Rail safety week raises safety awareness

West Australians are being urged to think twice about their behaviour around railway lines.

Rail Safety Week (August 15 -21) aims to raise awareness about the potentially devastating consequences of being unsafe around the railway.

Public Transport Authority spokesman David Hynes said there were three key safety messages upon which the organisation would focus this year.

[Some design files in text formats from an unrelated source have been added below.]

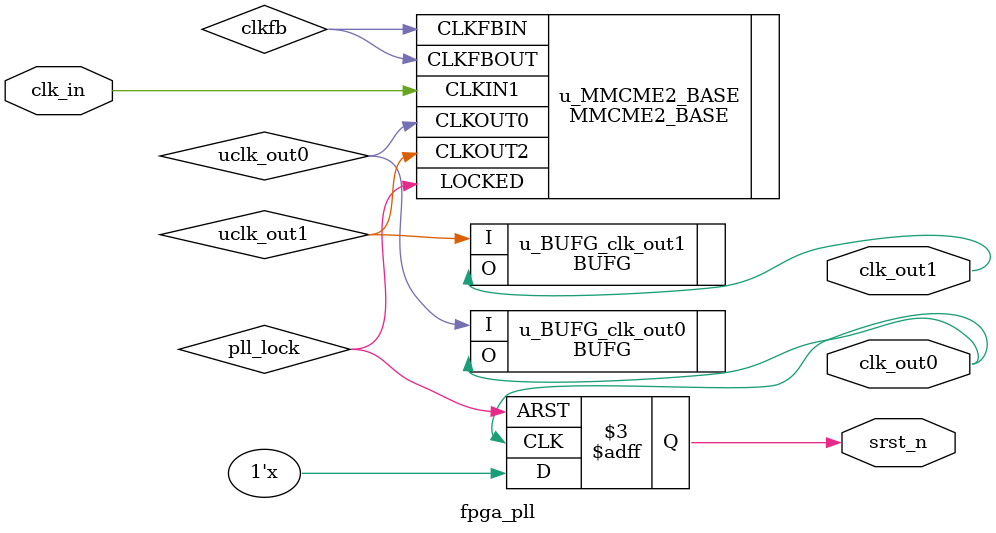
<source format=sv>

module fpga_pll (
   input  logic clk_in,   // 100MHz

   output logic srst_n,
   output logic clk_out0, // 228MHz
   output logic clk_out1  // 200MHz (for IDELAY REFCLK)
);

   logic pll_lock;
   logic clkfb;
   logic srst_n_pipe;
   logic uclk_out0;
   logic uclk_out1;

   MMCME2_BASE #(
     .BANDWIDTH       ("OPTIMIZED"), // Jitter programming (OPTIMIZED, HIGH, LOW)
     .DIVCLK_DIVIDE   (5),           // Master division value (1-106)
     .CLKFBOUT_MULT_F (49.875),      // Multiply value for all CLKOUT (2.000-64.000)
     .CLKFBOUT_PHASE  (0.0),         // Phase offset in degrees of CLKFB (-360.000-360.000)
     .CLKIN1_PERIOD   (10.000),      // Input clock period in ns to ps resolution (i.e. 33.333 is 30 MHz)
                                     // VCO range(400MHz to 1080MHz) = CLKFBOUT_MULT_F/(CLKIN1_PERIOD*DIVCLK_DIVIDE)
      
     // CLKOUT0_DIVIDE - CLKOUT6_DIVIDE: Divide amount for each CLKOUT (1-128)
     .CLKOUT0_DIVIDE_F(4.375),    // Divide amount for CLKOUT0 (1.000-128.000)
     .CLKOUT1_DIVIDE  (1),
     .CLKOUT2_DIVIDE  (5),
     .CLKOUT3_DIVIDE  (1),
     .CLKOUT4_DIVIDE  (1),
     .CLKOUT5_DIVIDE  (1),
     .CLKOUT6_DIVIDE  (1),
      
     // CLKOUT0_DUTY_CYCLE - CLKOUT6_DUTY_CYCLE: Duty cycle for each CLKOUT (0.01-0.99)
     .CLKOUT0_DUTY_CYCLE (0.5),
     .CLKOUT1_DUTY_CYCLE (0.5),
     .CLKOUT2_DUTY_CYCLE (0.5),
     .CLKOUT3_DUTY_CYCLE (0.5),
     .CLKOUT4_DUTY_CYCLE (0.5),
     .CLKOUT5_DUTY_CYCLE (0.5),
     .CLKOUT6_DUTY_CYCLE (0.5),
      
     // CLKOUT0_PHASE - CLKOUT6_PHASE: Phase offset for each CLKOUT (-360.000-360.000)
     .CLKOUT0_PHASE      (0.0),
     .CLKOUT1_PHASE      (0.0),
     .CLKOUT2_PHASE      (0.0),
     .CLKOUT3_PHASE      (0.0),
     .CLKOUT4_PHASE      (0.0),
     .CLKOUT5_PHASE      (0.0),
     .CLKOUT6_PHASE      (0.0),
             
     .CLKOUT4_CASCADE("FALSE"),    // Cascade CLKOUT4 counter with CLKOUT6 (FALSE, TRUE)
     .REF_JITTER1        (0.0),    // Reference input jitter in UI (0.000-0.999)
     .STARTUP_WAIT       ("FALSE") // Delays DONE until MMCM is locked (FALSE, TRUE)
   ) 
   u_MMCME2_BASE (
     .CLKOUT0   (uclk_out0),       // 1-bit output: CLKOUT0
     .CLKOUT2   (uclk_out1),       // 1-bit output: CLKOUT2
     .CLKFBOUT  (clkfb),           // 1-bit output: Feedback clock
     .LOCKED    (pll_lock),        // 1-bit output: LOCK
     .CLKIN1    (clk_in),          // 1-bit input: Clock
     .CLKFBIN   (clkfb)            // 1-bit input: Feedback clock
   );


//----------------------------------------------
// Clock buffers
//----------------------------------------------
   BUFG u_BUFG_clk_out0 (
     .I(uclk_out0),
     .O(clk_out0)
   );
   
   BUFG u_BUFG_clk_out1 (
     .I(uclk_out1),
     .O(clk_out1)
   );

//----------------------------------------------
// Reset synchronizer
//----------------------------------------------
   always_ff @(posedge clk_out0 or negedge pll_lock) begin
      if (pll_lock == 1'b0) begin
         srst_n_pipe <= 1'b0;
         srst_n      <= 1'b0;
      end 
      else begin
         srst_n_pipe <= {srst_n_pipe[1:0], 1'b1};
         srst_n      <= srst_n_pipe[2];
      end
   end
        
endmodule: fpga_pll

</source>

  1. If you drop something on the tracks, ask for help. 
    “Ask a Transperth customer service officer or a transit officer for help you if you’ve accidentally dropped a personal item on the tracks. Don’t put yourself in danger to retrieve items yourself.”
  2. A shortcut across the railway line isn’t worth it. Stay off the tracks.
    “There’s no good reason to be on the tracks.  Stay behind the yellow line on the platform and stick to the designated walkways when crossing the tracks – these measures are in place to keep you safe.”
  3. Pay attention to your surroundings when around the train tracks.
    “Public transport is a common part of people’s daily routine so there’s potential to become complacent around trains.  It is important to remember to be alert to your surroundings, especially if you’re carrying a mobile phone or using headphones.”

Mr Hynes said motorists should heed safety warnings too.

“We recently carried out a two-month advertising blitz urging motorists not to try to beat the boom gates, and to ensure the road is clear on the other side before entering the crossing.

“We do everything we can to make our level crossings as safe and as visible as possible – in some cases removing, grade separating, or building entire rail lines without a single crossing (including Mandurah and Joondalup), but the public also has a part to play.”

Signage from the latest Stay off the Tracks campaign is also on display around the Transperth network. It aims to educate passengers and pedestrians about alternatives to risky behaviour and make them think about the physical and emotional consequences of being hit by a train.

Stay off the Tracks is an offshoot of the PTA’s award-winning Right Track education program, which teaches safer travel and encourages young passengers to make positive choices, and to be more responsible for their own safety.